**Texte proposé:**

AccueilLa UNETunis-Syphax Airlines : Les dessous d’une introduction en bourse.

Tunis-Syphax Airlines : Les dessous d’une introduction en bourse.

Le marché financier tunisien se prépare à l’introduction sur le marché alternatif de la bourse de Tunis, de 45,45% du capital de la société Syphax Airlines, après augmentation au prix de 10 dinars l’action. Cette opération se fera par le moyen d’une Offre à Prix Ferme de 1 250 000 actions représentant 50% du total des actions à émettre en numéraire, centralisée auprès de la Bourse des Valeurs Mobilières de Tunis, un Placement Garanti (conformément aux dispositions de l’article 56 nouveau du Règlement Général de la Bourse) auprès d’investisseurs étrangers locaux avertis agissant pour compte propre de 50 % du total des actions à émettre en numéraire. Le Placement Garanti sera réalisé aux mêmes conditions de prix que l’Offre à Prix Ferme. Les souscripteurs à ce placement s’engagent à ne pas céder 75% de leurs titres en Bourse pendant une période d’une année, à partir de la date de la première cotation. Nul doute que cette nouvelle introduction, apportera plus de profondeur au marché de la bourse et servira les petits épargnants à la recherche d’opportunités d’investir.

**Données fournies:**
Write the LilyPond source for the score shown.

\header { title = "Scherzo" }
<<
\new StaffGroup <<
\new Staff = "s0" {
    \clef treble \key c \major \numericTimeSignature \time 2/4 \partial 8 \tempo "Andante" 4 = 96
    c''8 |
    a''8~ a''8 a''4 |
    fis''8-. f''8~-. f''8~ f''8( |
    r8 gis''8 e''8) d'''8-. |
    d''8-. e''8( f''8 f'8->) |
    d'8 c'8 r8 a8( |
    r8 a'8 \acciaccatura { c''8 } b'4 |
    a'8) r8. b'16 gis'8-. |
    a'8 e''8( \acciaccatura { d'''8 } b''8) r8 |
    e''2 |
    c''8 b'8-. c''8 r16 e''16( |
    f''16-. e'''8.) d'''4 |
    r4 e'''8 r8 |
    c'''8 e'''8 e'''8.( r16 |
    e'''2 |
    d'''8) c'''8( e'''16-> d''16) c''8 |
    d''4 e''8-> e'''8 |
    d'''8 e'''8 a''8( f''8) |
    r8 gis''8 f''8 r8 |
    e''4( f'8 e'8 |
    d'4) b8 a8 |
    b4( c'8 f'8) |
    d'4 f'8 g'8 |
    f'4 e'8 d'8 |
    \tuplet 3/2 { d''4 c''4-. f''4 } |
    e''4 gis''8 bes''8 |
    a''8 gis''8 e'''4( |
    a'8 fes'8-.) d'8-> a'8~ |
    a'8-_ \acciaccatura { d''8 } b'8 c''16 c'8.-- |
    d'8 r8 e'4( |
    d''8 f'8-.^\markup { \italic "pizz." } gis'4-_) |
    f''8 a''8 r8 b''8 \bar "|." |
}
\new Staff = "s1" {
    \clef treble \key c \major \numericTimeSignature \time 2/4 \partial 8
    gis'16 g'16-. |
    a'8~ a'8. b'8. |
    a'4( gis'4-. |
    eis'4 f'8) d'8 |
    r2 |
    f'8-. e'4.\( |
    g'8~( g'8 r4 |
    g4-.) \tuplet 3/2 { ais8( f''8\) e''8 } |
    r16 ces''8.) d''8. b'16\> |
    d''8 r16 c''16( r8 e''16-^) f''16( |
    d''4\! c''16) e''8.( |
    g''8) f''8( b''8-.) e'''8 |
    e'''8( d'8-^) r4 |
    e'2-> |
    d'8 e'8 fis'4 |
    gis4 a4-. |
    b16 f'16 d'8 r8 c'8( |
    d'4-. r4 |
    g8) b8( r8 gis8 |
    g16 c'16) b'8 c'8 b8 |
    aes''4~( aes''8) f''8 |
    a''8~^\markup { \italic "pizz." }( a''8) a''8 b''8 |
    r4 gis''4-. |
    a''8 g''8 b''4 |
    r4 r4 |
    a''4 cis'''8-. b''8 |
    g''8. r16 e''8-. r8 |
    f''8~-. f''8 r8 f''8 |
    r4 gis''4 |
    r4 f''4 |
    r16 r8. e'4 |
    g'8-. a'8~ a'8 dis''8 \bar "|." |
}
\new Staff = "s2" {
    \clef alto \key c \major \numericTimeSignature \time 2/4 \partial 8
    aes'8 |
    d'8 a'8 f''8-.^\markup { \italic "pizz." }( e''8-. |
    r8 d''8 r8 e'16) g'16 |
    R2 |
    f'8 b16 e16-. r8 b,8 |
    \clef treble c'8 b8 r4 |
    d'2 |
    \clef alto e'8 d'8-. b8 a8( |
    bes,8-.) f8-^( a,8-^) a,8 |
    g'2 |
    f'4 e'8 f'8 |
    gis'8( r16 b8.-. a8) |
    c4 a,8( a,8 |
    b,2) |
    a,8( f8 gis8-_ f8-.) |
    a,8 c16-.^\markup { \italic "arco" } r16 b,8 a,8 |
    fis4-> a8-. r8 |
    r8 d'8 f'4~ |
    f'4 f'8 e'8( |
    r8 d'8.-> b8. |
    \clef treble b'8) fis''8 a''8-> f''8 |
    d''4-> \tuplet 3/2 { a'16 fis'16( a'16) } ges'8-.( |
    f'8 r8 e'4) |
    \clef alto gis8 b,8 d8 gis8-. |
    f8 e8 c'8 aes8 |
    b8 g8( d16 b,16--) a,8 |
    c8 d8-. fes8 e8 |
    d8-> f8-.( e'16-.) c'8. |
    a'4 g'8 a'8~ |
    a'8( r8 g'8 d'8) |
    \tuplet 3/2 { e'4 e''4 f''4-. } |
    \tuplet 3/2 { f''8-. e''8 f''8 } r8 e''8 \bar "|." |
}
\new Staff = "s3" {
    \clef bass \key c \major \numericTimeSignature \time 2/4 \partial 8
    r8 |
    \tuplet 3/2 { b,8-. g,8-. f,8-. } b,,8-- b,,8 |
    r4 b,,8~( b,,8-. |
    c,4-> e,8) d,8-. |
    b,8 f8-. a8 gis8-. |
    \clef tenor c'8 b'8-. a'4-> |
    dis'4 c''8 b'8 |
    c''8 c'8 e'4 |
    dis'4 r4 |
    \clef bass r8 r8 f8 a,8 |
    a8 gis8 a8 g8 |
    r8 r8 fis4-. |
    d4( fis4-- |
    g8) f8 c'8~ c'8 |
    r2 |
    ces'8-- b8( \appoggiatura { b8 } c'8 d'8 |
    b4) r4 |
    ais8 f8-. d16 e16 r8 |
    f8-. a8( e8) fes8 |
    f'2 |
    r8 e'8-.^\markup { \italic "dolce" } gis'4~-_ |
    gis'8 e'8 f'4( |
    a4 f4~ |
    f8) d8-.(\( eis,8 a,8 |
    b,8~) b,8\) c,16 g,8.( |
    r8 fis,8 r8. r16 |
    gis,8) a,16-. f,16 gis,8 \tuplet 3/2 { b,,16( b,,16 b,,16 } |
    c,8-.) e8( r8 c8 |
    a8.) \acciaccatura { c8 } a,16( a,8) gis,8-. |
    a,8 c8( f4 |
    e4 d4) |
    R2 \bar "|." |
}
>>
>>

**Votre tâche:**
Reproduisez intégralement et sans aucune modification le texte consacré à l'introduction en bourse de Syphax Airlines. Les données qui précèdent sont issues d'une autre source.

**Résultat de l'exercice:**
AccueilLa UNETunis-Syphax Airlines : Les dessous d’une introduction en bourse.

Tunis-Syphax Airlines : Les dessous d’une introduction en bourse.

Le marché financier tunisien se prépare à l’introduction sur le marché alternatif de la bourse de Tunis, de 45,45% du capital de la société Syphax Airlines, après augmentation au prix de 10 dinars l’action. Cette opération se fera par le moyen d’une Offre à Prix Ferme de 1 250 000 actions représentant 50% du total des actions à émettre en numéraire, centralisée auprès de la Bourse des Valeurs Mobilières de Tunis, un Placement Garanti (conformément aux dispositions de l’article 56 nouveau du Règlement Général de la Bourse) auprès d’investisseurs étrangers locaux avertis agissant pour compte propre de 50 % du total des actions à émettre en numéraire. Le Placement Garanti sera réalisé aux mêmes conditions de prix que l’Offre à Prix Ferme. Les souscripteurs à ce placement s’engagent à ne pas céder 75% de leurs titres en Bourse pendant une période d’une année, à partir de la date de la première cotation. Nul doute que cette nouvelle introduction, apportera plus de profondeur au marché de la bourse et servira les petits épargnants à la recherche d’opportunités d’investir.